[Problem to solve] Going through the data below, please show each line containing the string "container".

[Task material]
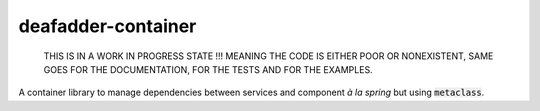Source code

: deafadder-container
===================

    THIS IS IN A WORK IN PROGRESS STATE !!! MEANING THE CODE IS EITHER POOR OR NONEXISTENT, SAME
    GOES FOR THE DOCUMENTATION, FOR THE TESTS AND FOR THE EXAMPLES.


.. image:: https://circleci.com/gh/deaf-adder/deafadder-container/tree/master.svg?style=svg&circle-token=16b2bcd2e9f92ee31a92571b05ab75929085ab38
        :target: https://circleci.com/gh/deaf-adder/deafadder-container/tree/master


A container library to manage dependencies between services and component *à la spring*
but using :code:`metaclass`.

[Solution for this problem]
: deafadder-container
.. image:: https://circleci.com/gh/deaf-adder/deafadder-container/tree/master.svg?style=svg&circle-token=16b2bcd2e9f92ee31a92571b05ab75929085ab38
        :target: https://circleci.com/gh/deaf-adder/deafadder-container/tree/master
A container library to manage dependencies between services and component *à la spring*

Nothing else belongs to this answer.